**Work item**
If a record below holds a picture, drop the picture and restate everything else word for word.

**Data**
※ ※ ※

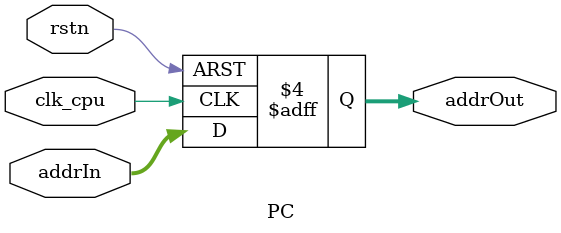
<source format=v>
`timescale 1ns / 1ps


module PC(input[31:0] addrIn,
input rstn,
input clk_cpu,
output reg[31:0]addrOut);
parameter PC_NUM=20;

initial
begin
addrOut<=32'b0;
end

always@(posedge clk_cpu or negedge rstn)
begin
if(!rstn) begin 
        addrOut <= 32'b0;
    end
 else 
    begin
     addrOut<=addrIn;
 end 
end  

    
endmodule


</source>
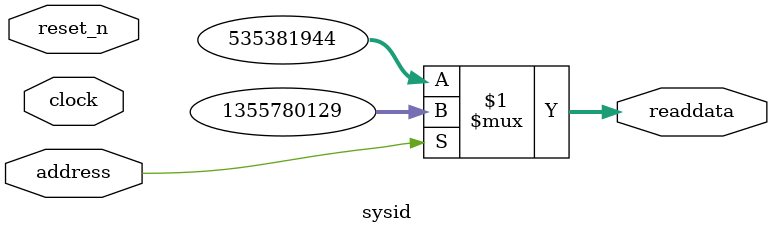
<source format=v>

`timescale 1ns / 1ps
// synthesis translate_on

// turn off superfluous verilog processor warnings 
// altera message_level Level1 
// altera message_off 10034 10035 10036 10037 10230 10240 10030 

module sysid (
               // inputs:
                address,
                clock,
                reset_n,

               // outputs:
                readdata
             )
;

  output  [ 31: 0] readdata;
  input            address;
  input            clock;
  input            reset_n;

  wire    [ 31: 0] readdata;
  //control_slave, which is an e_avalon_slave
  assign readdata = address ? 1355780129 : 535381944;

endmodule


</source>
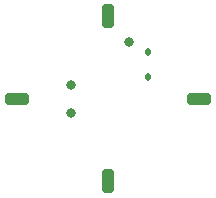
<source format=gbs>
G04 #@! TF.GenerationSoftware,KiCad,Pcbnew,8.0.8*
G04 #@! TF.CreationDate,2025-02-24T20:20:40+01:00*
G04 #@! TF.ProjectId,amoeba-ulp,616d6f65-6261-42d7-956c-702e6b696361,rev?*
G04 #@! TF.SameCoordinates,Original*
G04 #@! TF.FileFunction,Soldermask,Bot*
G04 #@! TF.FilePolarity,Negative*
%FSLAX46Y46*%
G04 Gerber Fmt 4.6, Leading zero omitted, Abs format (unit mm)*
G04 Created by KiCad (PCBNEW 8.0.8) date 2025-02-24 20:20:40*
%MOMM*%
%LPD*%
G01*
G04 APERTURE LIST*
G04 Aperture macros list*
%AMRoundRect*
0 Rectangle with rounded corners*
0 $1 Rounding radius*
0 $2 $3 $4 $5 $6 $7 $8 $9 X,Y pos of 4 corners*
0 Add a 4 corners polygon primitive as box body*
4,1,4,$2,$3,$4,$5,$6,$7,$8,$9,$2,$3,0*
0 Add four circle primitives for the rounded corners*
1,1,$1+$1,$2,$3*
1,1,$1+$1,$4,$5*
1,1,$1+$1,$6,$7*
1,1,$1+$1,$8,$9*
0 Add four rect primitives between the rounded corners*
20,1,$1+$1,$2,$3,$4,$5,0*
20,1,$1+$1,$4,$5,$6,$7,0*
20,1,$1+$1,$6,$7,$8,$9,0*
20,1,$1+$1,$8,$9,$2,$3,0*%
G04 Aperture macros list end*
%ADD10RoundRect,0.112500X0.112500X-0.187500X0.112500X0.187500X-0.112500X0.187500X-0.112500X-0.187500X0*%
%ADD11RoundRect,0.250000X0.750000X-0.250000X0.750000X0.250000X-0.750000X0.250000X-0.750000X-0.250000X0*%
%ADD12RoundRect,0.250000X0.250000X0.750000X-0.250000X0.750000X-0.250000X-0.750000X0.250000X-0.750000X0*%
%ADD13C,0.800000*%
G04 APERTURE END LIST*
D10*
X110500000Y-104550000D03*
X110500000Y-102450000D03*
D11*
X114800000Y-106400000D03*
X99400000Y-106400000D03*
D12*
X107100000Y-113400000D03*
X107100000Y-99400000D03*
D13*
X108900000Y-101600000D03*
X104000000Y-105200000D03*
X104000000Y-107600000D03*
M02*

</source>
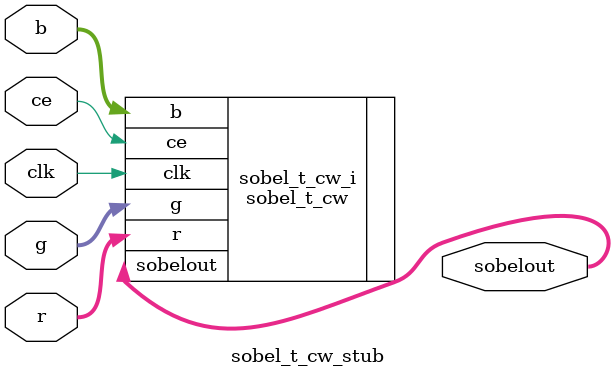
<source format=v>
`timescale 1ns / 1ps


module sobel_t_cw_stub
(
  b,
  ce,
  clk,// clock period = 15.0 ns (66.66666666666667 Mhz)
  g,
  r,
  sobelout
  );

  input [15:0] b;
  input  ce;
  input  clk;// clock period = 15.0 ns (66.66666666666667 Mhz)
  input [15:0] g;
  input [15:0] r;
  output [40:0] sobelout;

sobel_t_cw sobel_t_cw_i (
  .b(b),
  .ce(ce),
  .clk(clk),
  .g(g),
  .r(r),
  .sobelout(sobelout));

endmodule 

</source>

※ ※ ※

**Result**
<source format=v>
`timescale 1ns / 1ps


module PC(input[31:0] addrIn,
input rstn,
input clk_cpu,
output reg[31:0]addrOut);
parameter PC_NUM=20;

initial
begin
addrOut<=32'b0;
end

always@(posedge clk_cpu or negedge rstn)
begin
if(!rstn) begin 
        addrOut <= 32'b0;
    end
 else 
    begin
     addrOut<=addrIn;
 end 
end  

    
endmodule


</source>
<source format=v>

`timescale 1ns / 1ps
// synthesis translate_on

// turn off superfluous verilog processor warnings 
// altera message_level Level1 
// altera message_off 10034 10035 10036 10037 10230 10240 10030 

module sysid (
               // inputs:
                address,
                clock,
                reset_n,

               // outputs:
                readdata
             )
;

  output  [ 31: 0] readdata;
  input            address;
  input            clock;
  input            reset_n;

  wire    [ 31: 0] readdata;
  //control_slave, which is an e_avalon_slave
  assign readdata = address ? 1355780129 : 535381944;

endmodule


</source>
<source format=gbs>
G04 #@! TF.GenerationSoftware,KiCad,Pcbnew,8.0.8*
G04 #@! TF.CreationDate,2025-02-24T20:20:40+01:00*
G04 #@! TF.ProjectId,amoeba-ulp,616d6f65-6261-42d7-956c-702e6b696361,rev?*
G04 #@! TF.SameCoordinates,Original*
G04 #@! TF.FileFunction,Soldermask,Bot*
G04 #@! TF.FilePolarity,Negative*
%FSLAX46Y46*%
G04 Gerber Fmt 4.6, Leading zero omitted, Abs format (unit mm)*
G04 Created by KiCad (PCBNEW 8.0.8) date 2025-02-24 20:20:40*
%MOMM*%
%LPD*%
G01*
G04 APERTURE LIST*
G04 Aperture macros list*
%AMRoundRect*
0 Rectangle with rounded corners*
0 $1 Rounding radius*
0 $2 $3 $4 $5 $6 $7 $8 $9 X,Y pos of 4 corners*
0 Add a 4 corners polygon primitive as box body*
4,1,4,$2,$3,$4,$5,$6,$7,$8,$9,$2,$3,0*
0 Add four circle primitives for the rounded corners*
1,1,$1+$1,$2,$3*
1,1,$1+$1,$4,$5*
1,1,$1+$1,$6,$7*
1,1,$1+$1,$8,$9*
0 Add four rect primitives between the rounded corners*
20,1,$1+$1,$2,$3,$4,$5,0*
20,1,$1+$1,$4,$5,$6,$7,0*
20,1,$1+$1,$6,$7,$8,$9,0*
20,1,$1+$1,$8,$9,$2,$3,0*%
G04 Aperture macros list end*
%ADD10RoundRect,0.112500X0.112500X-0.187500X0.112500X0.187500X-0.112500X0.187500X-0.112500X-0.187500X0*%
%ADD11RoundRect,0.250000X0.750000X-0.250000X0.750000X0.250000X-0.750000X0.250000X-0.750000X-0.250000X0*%
%ADD12RoundRect,0.250000X0.250000X0.750000X-0.250000X0.750000X-0.250000X-0.750000X0.250000X-0.750000X0*%
%ADD13C,0.800000*%
G04 APERTURE END LIST*
D10*
X110500000Y-104550000D03*
X110500000Y-102450000D03*
D11*
X114800000Y-106400000D03*
X99400000Y-106400000D03*
D12*
X107100000Y-113400000D03*
X107100000Y-99400000D03*
D13*
X108900000Y-101600000D03*
X104000000Y-105200000D03*
X104000000Y-107600000D03*
M02*

</source>
<source format=v>
`timescale 1ns / 1ps


module sobel_t_cw_stub
(
  b,
  ce,
  clk,// clock period = 15.0 ns (66.66666666666667 Mhz)
  g,
  r,
  sobelout
  );

  input [15:0] b;
  input  ce;
  input  clk;// clock period = 15.0 ns (66.66666666666667 Mhz)
  input [15:0] g;
  input [15:0] r;
  output [40:0] sobelout;

sobel_t_cw sobel_t_cw_i (
  .b(b),
  .ce(ce),
  .clk(clk),
  .g(g),
  .r(r),
  .sobelout(sobelout));

endmodule 

</source>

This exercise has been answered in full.